Вот он начал уже читать мои стихи вслух. Тихо, неразборчиво, недопереворачивая страницу… Возвращался назад и ногтем подчеркивал строки. Долго смотрел в заставленную книгами стену и опять принимался читать, не меняя на своем лице привычного выражения. Библейская угрюмость! Никак не показывая своего отношения к только что прочитанным листкам. Великие толпятся в его памяти. Но вот он опять медленно заговорил, едва разжимая свой рот. И опять эти навязшие в зубах «но»… Я вспылил, сказав, что «но» – они больше к лошадям пристали. И что если понятно, то мне и этого вполне достаточно. Ибо я большей задачи не ставил в этих стихах. Раз понятен, ну и хорошо! Раз понятен, ну и слава богу!…
Он смотрел на меня, заметно мигая глазами. Не в меру влажные, они мертво тускнели, устало перебиваясь безволосыми веками. Будто мигая, он сбрасывал увиденное в подглазные сморщенные мешки. И снова впивался в собеседника белесыми зрачками. Досасывая остатки. Опять темнели глаза. И опять становились молочными…
И так час или полтора, пока я сидел против Оренбурга. Не зная, зачем придя к нему.
Еще долго у меня оставалось ощущение, будто я, как маленький, сижу в мешке… того самого страшного деда Бабайки, который так и не пришел за мной в течение всего моего детства. Хотя только им меня и пугала моя добрая бабушка.
Мы шли втроем, твердо ступая по земле. Он идет, легко переварим. Он счастлив, растворяясь в государстве… Бесплотный, он воспарился и стал амуром, подпирающим дорогостоящий плафон в ЦДЛ. Раз в год его белят, наводя Лоск. Раз в три года со стен сметают и наши эха. Покрывая эти стены новой звуконепроницаемой краской.
Второй, отяжелев от собственной щетины и непролазных дум, залез в свою берлогу. Наивно думая, что не найдут.
Мы все живем в берлоге своего собственного сердца. Даже если там не слишком уютно.
ЦДЛ… Кто-то лезет на стену. Испещренную уже чьим-то лазанием. Надписи… с плацкартой. И надписи – зайцы. Их закрашивают. Замазывают. Записывают. И штукатурят. А они проступают, как непокаянный покойник, выпирающий из-под земли. Взмокли могильщики, перелопатив на него всю глину вокруг. А он все лезет наверх и лезет…

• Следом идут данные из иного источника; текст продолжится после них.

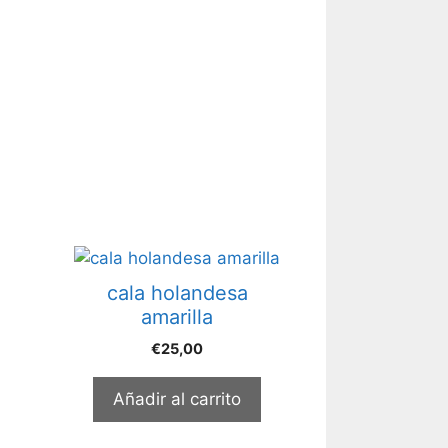
cala holandesa
amarilla
€
25,00
Añadir al carrito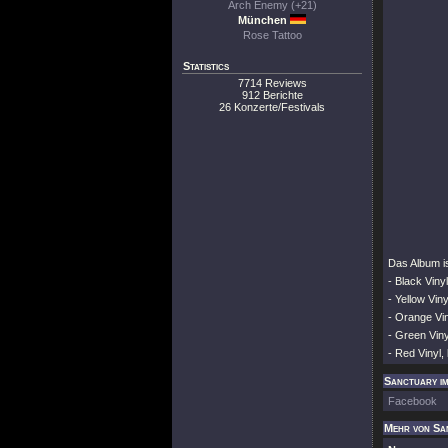
Arch Enemy (+21)
München
Rose Tattoo
Statistics
7714 Reviews
912 Berichte
26 Konzerte/Festivals
Das Album is
- Black Viny
- Yellow Vin
- Orange Vin
- Green Viny
- Red Vinyl,
Sanctuary im
Facebook
Mehr von Sa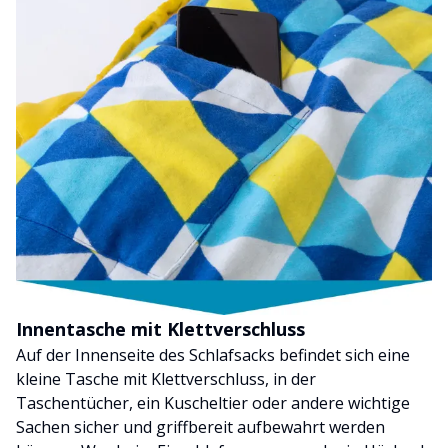
Innentasche mit Klettverschluss
Auf der Innenseite des Schlafsacks befindet sich eine
kleine Tasche mit Klettverschluss, in der
Taschentücher, ein Kuscheltier oder andere wichtige
Sachen sicher und griffbereit aufbewahrt werden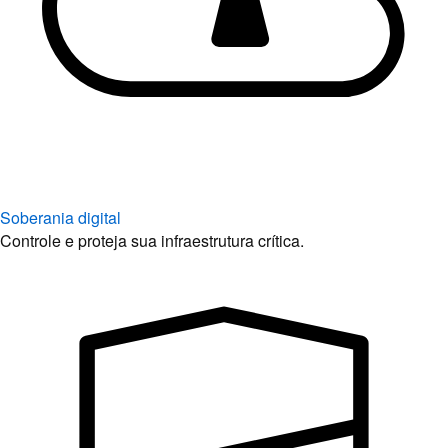
Soberania digital
Controle e proteja sua infraestrutura crítica.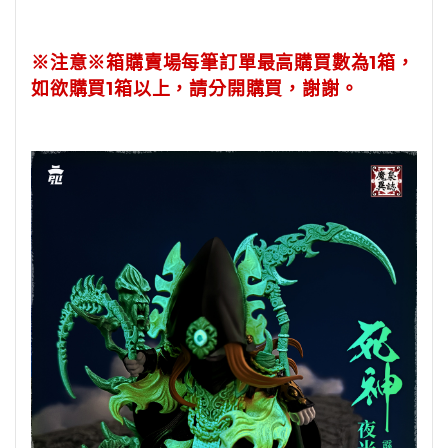
※注意※
箱購賣場每筆訂單最高購買數為1箱，
如欲購買1箱以上，請分開購買，謝謝。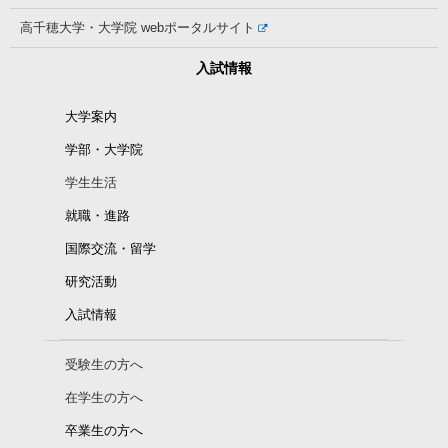
高千穂大学・大学院
webポータルサイト
入試情報
大学案内
学部・大学院
学生生活
就職・進路
国際交流・留学
研究活動
入試情報
受験生の方へ
在学生の方へ
卒業生の方へ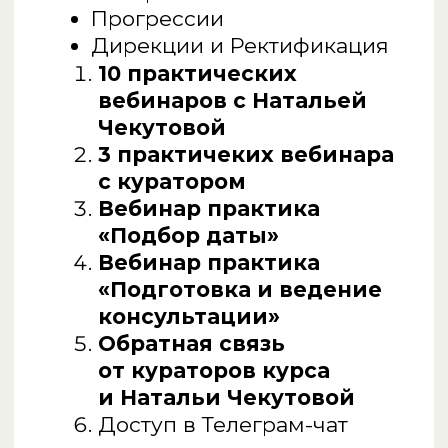
Какое будущее меня ждет?
Как с помощью прогноза обезопасить себя и своих близких?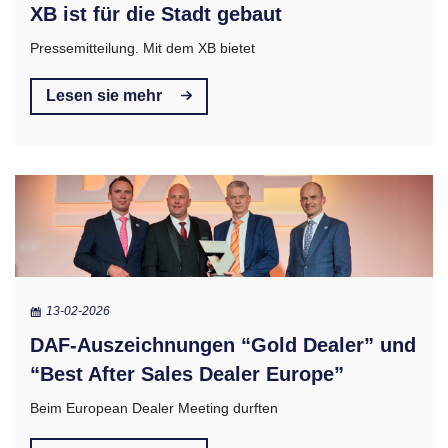
XB ist für die Stadt gebaut
Pressemitteilung. Mit dem XB bietet
Lesen sie mehr
13-02-2026
DAF-Auszeichnungen “Gold Dealer” und
“Best After Sales Dealer Europe”
Beim European Dealer Meeting durften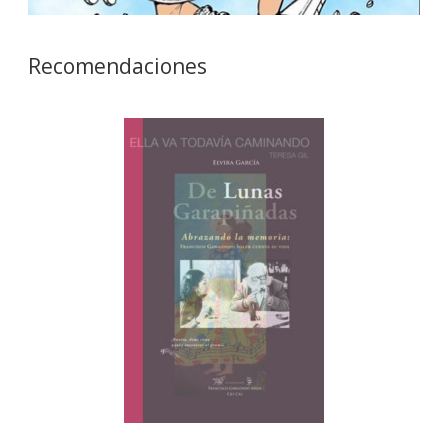
Recomendaciones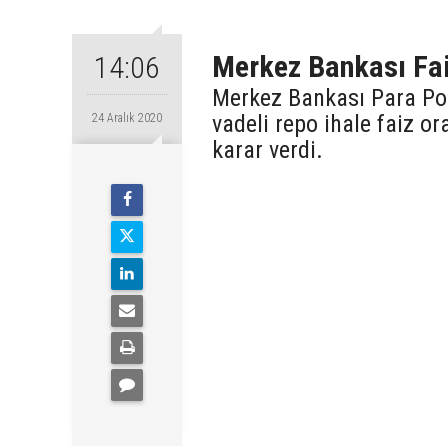
Merkez Bankası Fai
14:06
Merkez Bankası Para Poli
vadeli repo ihale faiz o
24 Aralık 2020
karar verdi.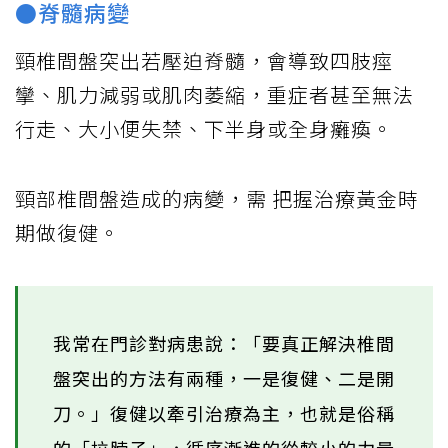
●脊髓病變
頸椎間盤突出若壓迫脊髓，會導致四肢痙
攣、肌力減弱或肌肉萎縮，重症者甚至無法
行走、大小便失禁、下半身或全身癱瘓。
頸部椎間盤造成的病變，需 把握治療黃金時
期做復健。
我常在門診對病患說：「要真正解決椎間
盤突出的方法有兩種，一是復健、二是開
刀。」復健以牽引治療為主，也就是俗稱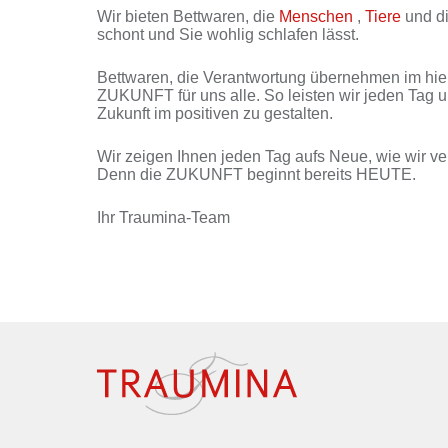
Wir bie­ten Bett­wa­ren, die
Men­schen
,
Tie­re
und d
schont und Sie woh­lig schla­fen lässt.
Bett­wa­ren, die Ver­ant­wor­tung über­neh­men im hi
ZUKUNFT für uns al­le. So leis­ten wir je­den Tag 
Zu­kunft im po­si­ti­ven zu ge­stal­ten.
Wir zei­gen Ih­nen je­den Tag aufs Neue, wie wir ver­
Denn die ZUKUNFT be­ginnt be­reits HEUTE.
Ihr Traumina-Team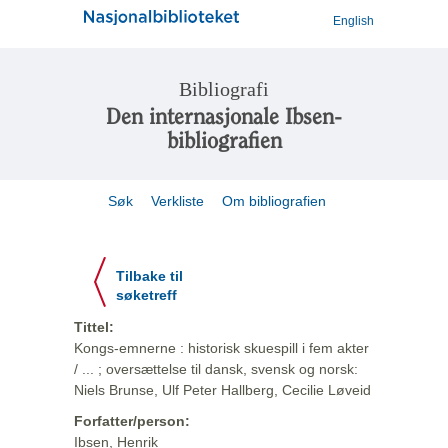
English
Bibliografi
Den internasjonale Ibsen-
bibliografien
Søk
Verkliste
Om bibliografien
Tilbake til
søketreff
Tittel:
Kongs-emnerne : historisk skuespill i fem akter
/ ... ; oversættelse til dansk, svensk og norsk:
Niels Brunse, Ulf Peter Hallberg, Cecilie Løveid
Forfatter/person:
Ibsen, Henrik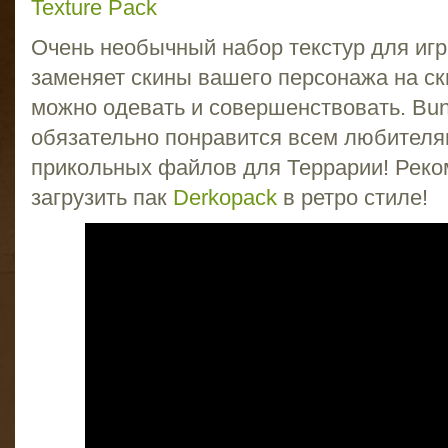
Texture Pack
Очень необычный набор текстур для игры
заменяет скины вашего персонажа на ск
можно одевать и совершенствовать. Bunn
обязательно понравится всем любител
прикольных файлов для Террарии! Реко
загрузить пак
Derkopack
в ретро стиле!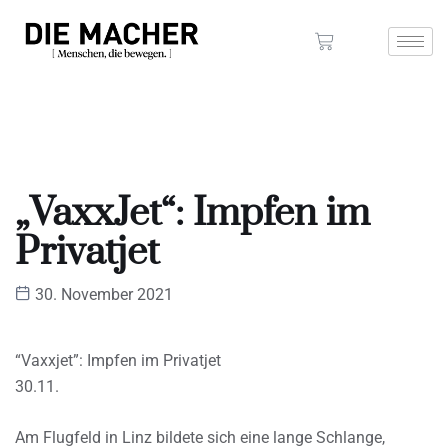
„VaxxJet“: Impfen im
Privatjet
30. November 2021
“Vaxxjet”: Impfen im Privatjet
30.11.
Am Flugfeld in Linz bildete sich eine lange Schlange,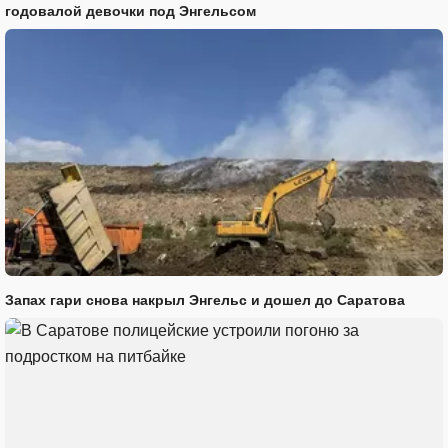
годовалой девочки под Энгельсом
Запах гари снова накрыл Энгельс и дошел до Саратова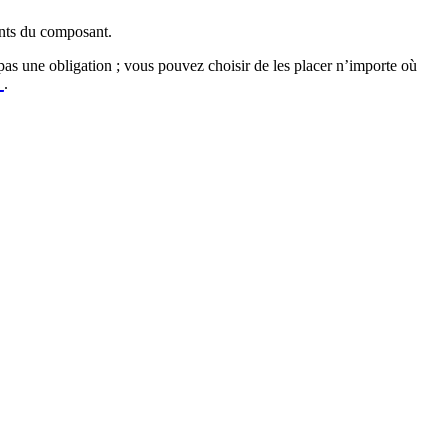
ments du composant.
 pas une obligation ; vous pouvez choisir de les placer n’importe où
.
_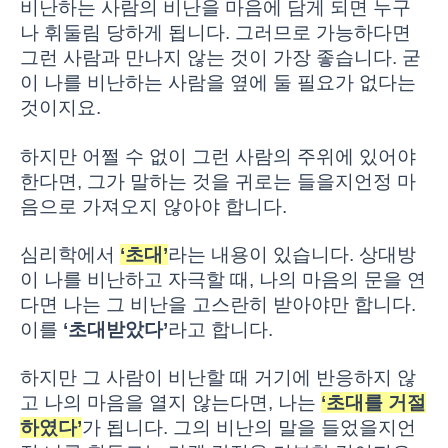
비난하는 사람의 비난을 마음에 담게 되면 누구
나 휘둘림 당하게 됩니다. 그러므로 가능하다면
그런 사람과 만나지 않는 것이 가장 좋습니다. 굳
이 나를 비난하는 사람을 옆에 둘 필요가 없다는
것이지요.
하지만 어쩔 수 없이 그런 사람의 주위에 있어야
한다면, 그가 말하는 것을 귀로는 들을지언정 마
음으로 가져오지 않아야 합니다.
심리학에서
‘초대’
라는 내용이 있습니다. 상대방
이 나를 비난하고 자극할 때, 나의 마음의 문을 연
다면 나는 그 비난을 고스란히 받아야만 합니다.
이를
‘초대받았다’
라고 합니다.
하지만 그 사람이 비난할 때 거기에 반응하지 않
고 나의 마음을 열지 않는다면, 나는
‘초대를 거절
하였다’
가 됩니다. 그의 비난의 말을 들었을지언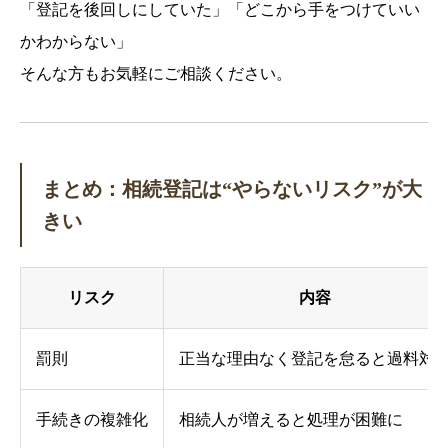
「登記を後回しにしていた」「どこから手をつけていい
かわからない」
そんな方もお気軽にご相談ください。
まとめ：相続登記は“やらないリスク”が大
きい
リスク
内容
罰則
正当な理由なく登記を怠ると過料対
手続きの複雑化
相続人が増えると処理が困難に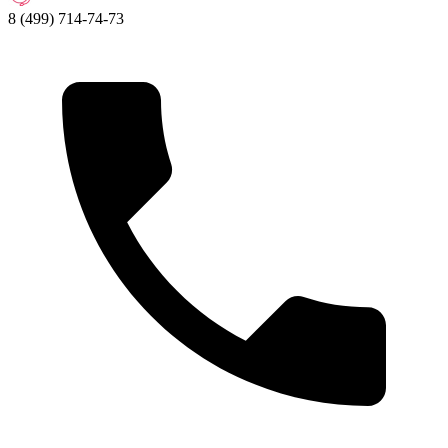
8 (499) 714-74-73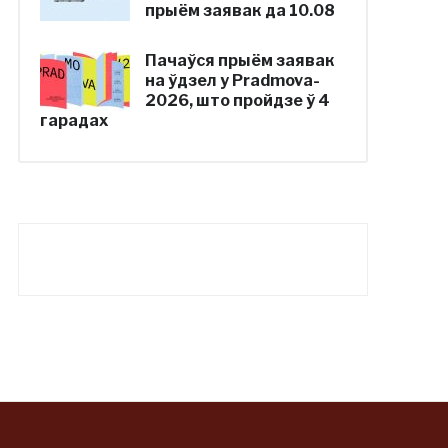
прыём заявак да 10.08
Пачаўся прыём заявак
на ўдзел у Pradmova-
2026, што пройдзе ў 4
гарадах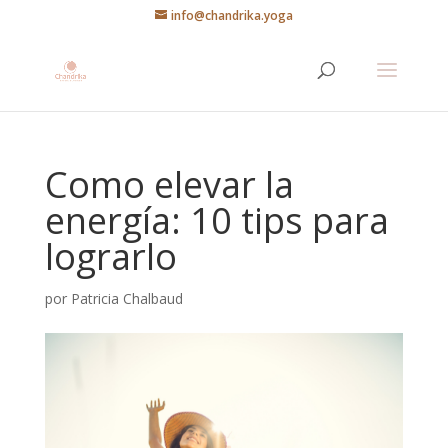
info@chandrika.yoga
Como elevar la
energía: 10 tips para
lograrlo
por
Patricia Chalbaud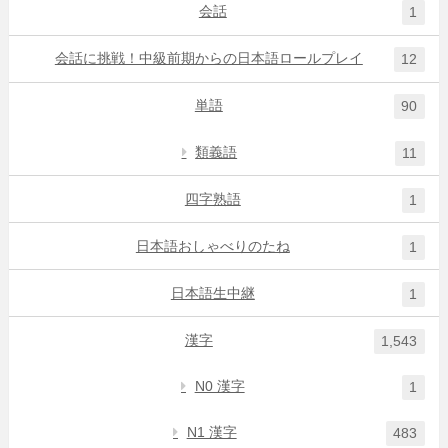
会話
1
会話に挑戦！中級前期からの日本語ロールプレイ
12
単語
90
類義語
11
四字熟語
1
日本語おしゃべりのたね
1
日本語生中継
1
漢字
1,543
N0 漢字
1
N1 漢字
483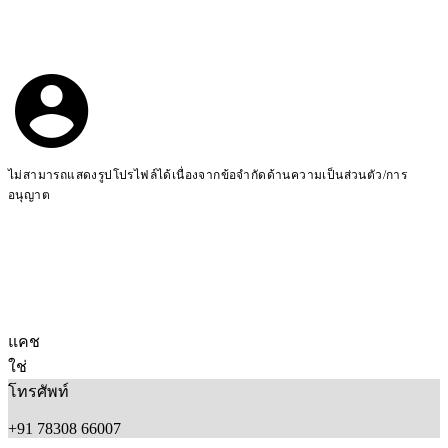
ไม่สามารถแสดงรูปโปรไฟล์ได้เนื่องจากข้อจำกัดด้านความเป็นส่วนตัว/การ
อนุญาต
แคช
ใช่
โทรศัพท์
+91 78308 66007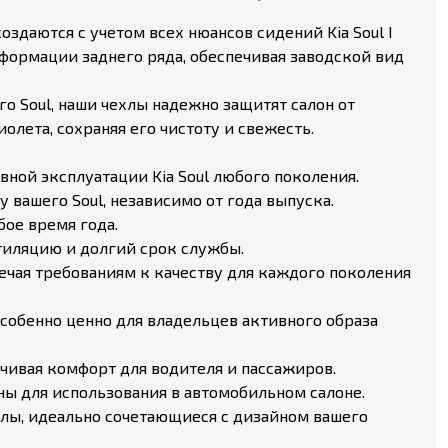
здаются с учетом всех нюансов сидений Kia Soul I
нсформации заднего ряда, обеспечивая заводской вид
о Soul, наши чехлы надежно защитят салон от
лета, сохраняя его чистоту и свежесть.
ной эксплуатации Kia Soul любого поколения.
вашего Soul, независимо от года выпуска.
бое время года.
тиляцию и долгий срок службы.
вечая требованиям к качеству для каждого поколения
особенно ценно для владельцев активного образа
чивая комфорт для водителя и пассажиров.
ы для использования в автомобильном салоне.
лы, идеально сочетающиеся с дизайном вашего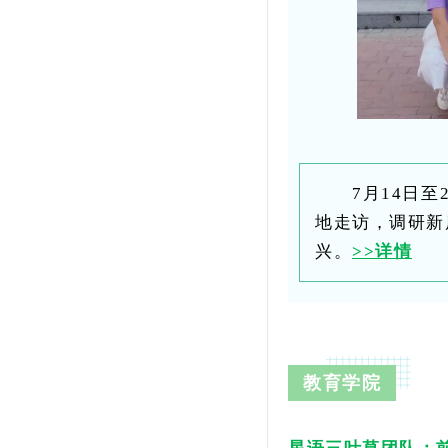
7月14日
地走访，调研新
兴。
>>详情
教育学院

Слово, оно и на кладбище живет. Везде его мемориалы.
Слово не муха, чтоб прихлопнуть переплетом.
Не позолота, чтобы соскоблить…
Русской словесности все же везло – то Толстого кабардинцы из полона вернут живым и невредимым. То Достоевскому жена настоящая достанется, то Гоголь в подступающий к горлу момент в Рим отправится, чтоб «Мертвые души» создать. Будто знал наперед, что лучшее на чужбине пишется (Набоков потом эту истину вполне подтвердит).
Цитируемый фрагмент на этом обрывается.